#### [DIRECTIONS]
Give back the data below word for word. Any image in it should be left out.

#### [GIVEN MATERIAL]
------------------------------

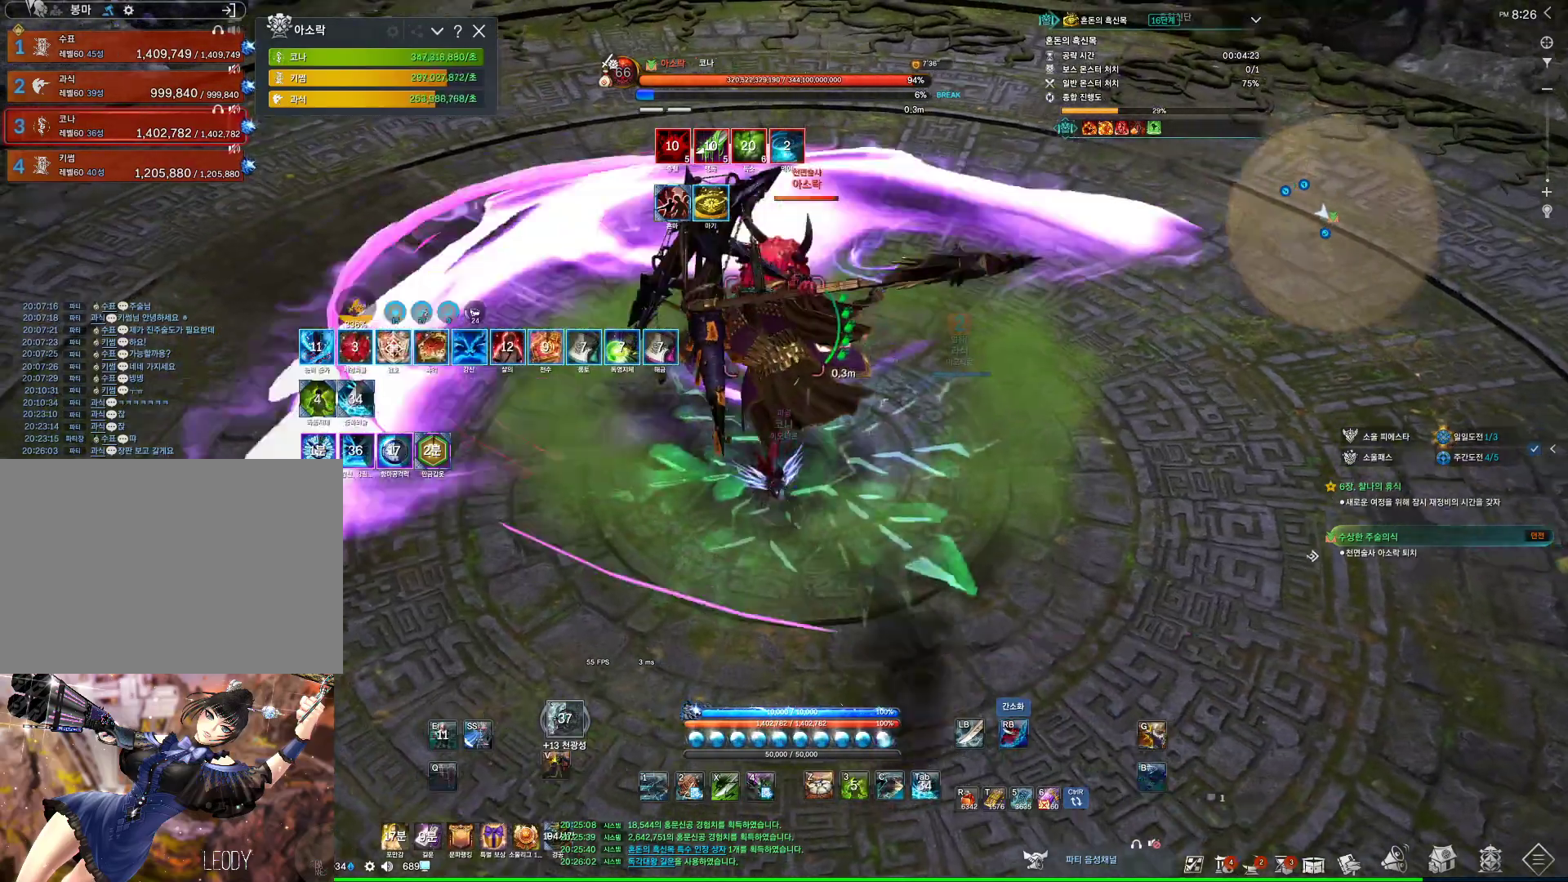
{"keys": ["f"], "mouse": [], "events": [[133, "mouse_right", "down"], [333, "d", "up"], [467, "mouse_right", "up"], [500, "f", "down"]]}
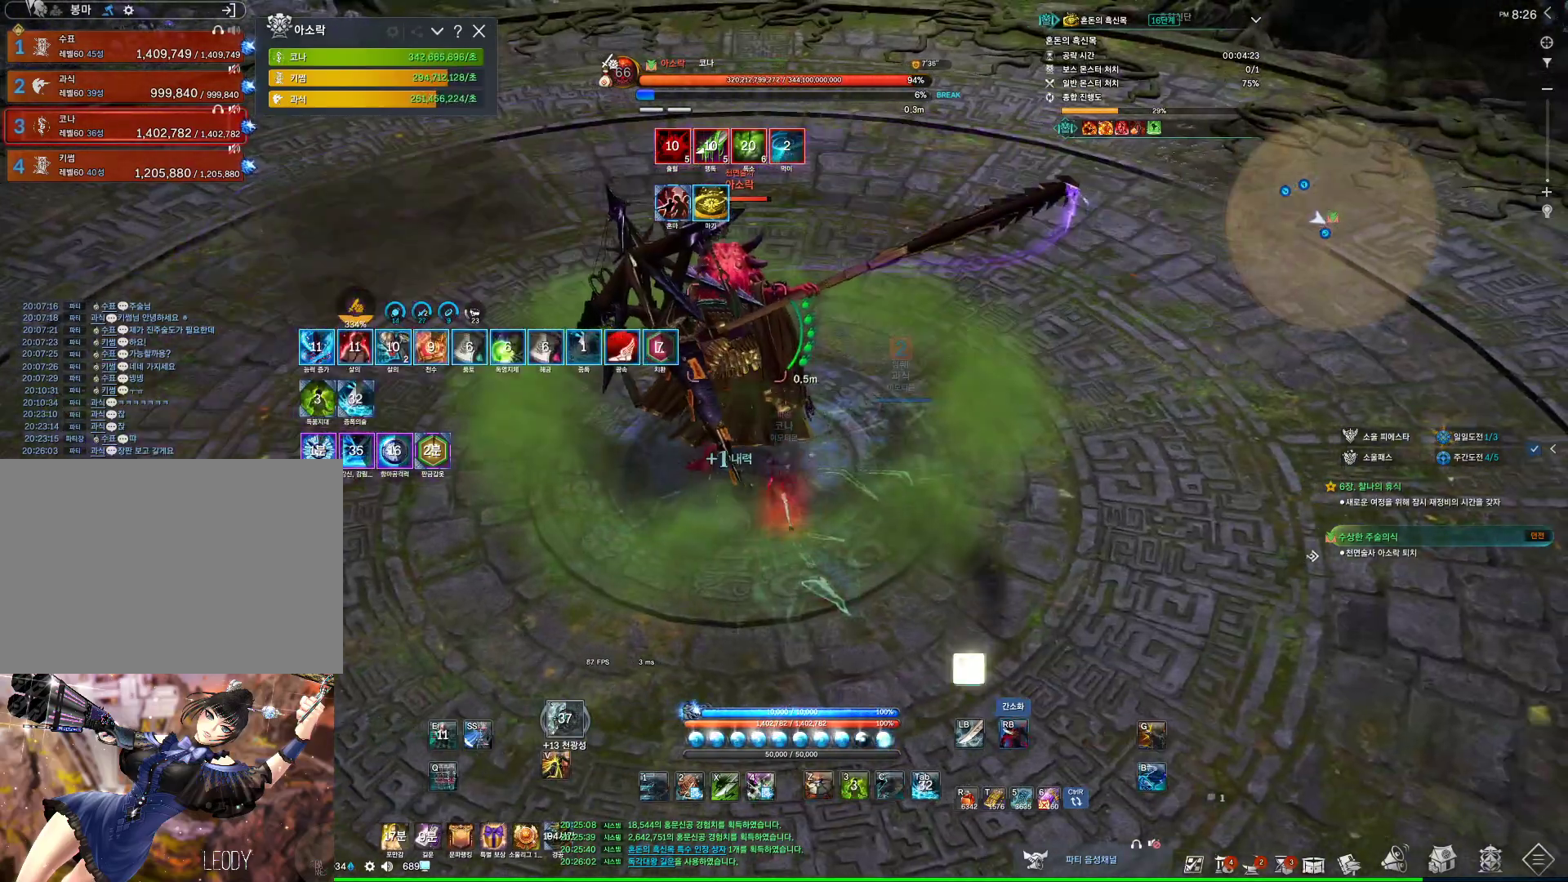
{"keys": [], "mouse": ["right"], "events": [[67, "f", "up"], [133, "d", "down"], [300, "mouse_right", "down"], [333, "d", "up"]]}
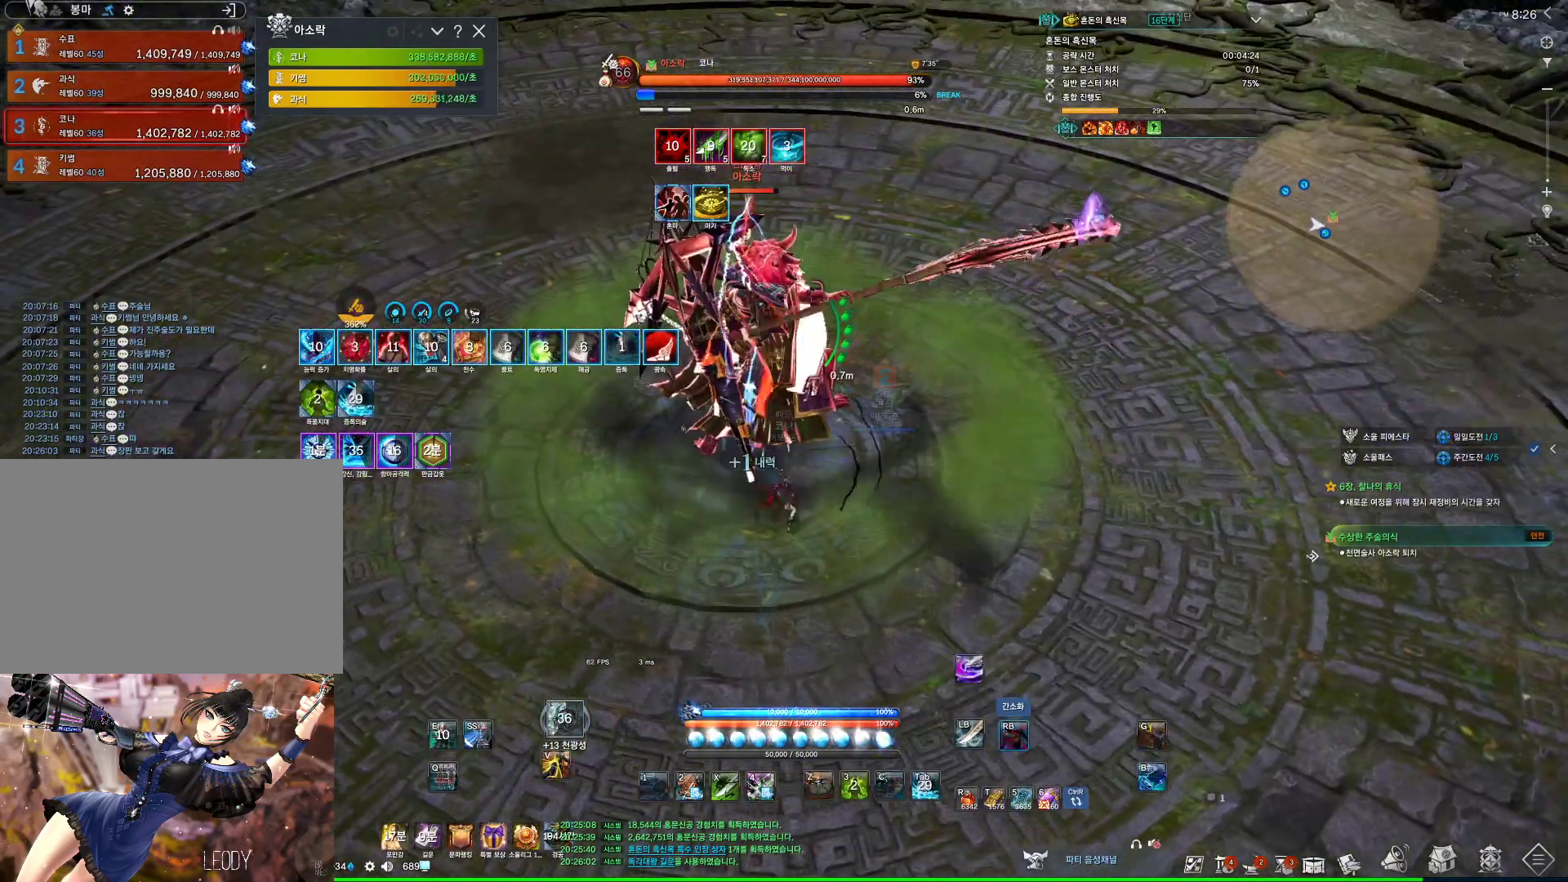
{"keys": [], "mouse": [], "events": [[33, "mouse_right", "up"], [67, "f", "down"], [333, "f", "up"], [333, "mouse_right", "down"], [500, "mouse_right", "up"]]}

------------------------------

#### [REPLY]
{"keys": ["f"], "mouse": [], "events": [[133, "mouse_right", "down"], [333, "d", "up"], [467, "mouse_right", "up"], [500, "f", "down"]]}
{"keys": [], "mouse": ["right"], "events": [[67, "f", "up"], [133, "d", "down"], [300, "mouse_right", "down"], [333, "d", "up"]]}
{"keys": [], "mouse": [], "events": [[33, "mouse_right", "up"], [67, "f", "down"], [333, "f", "up"], [333, "mouse_right", "down"], [500, "mouse_right", "up"]]}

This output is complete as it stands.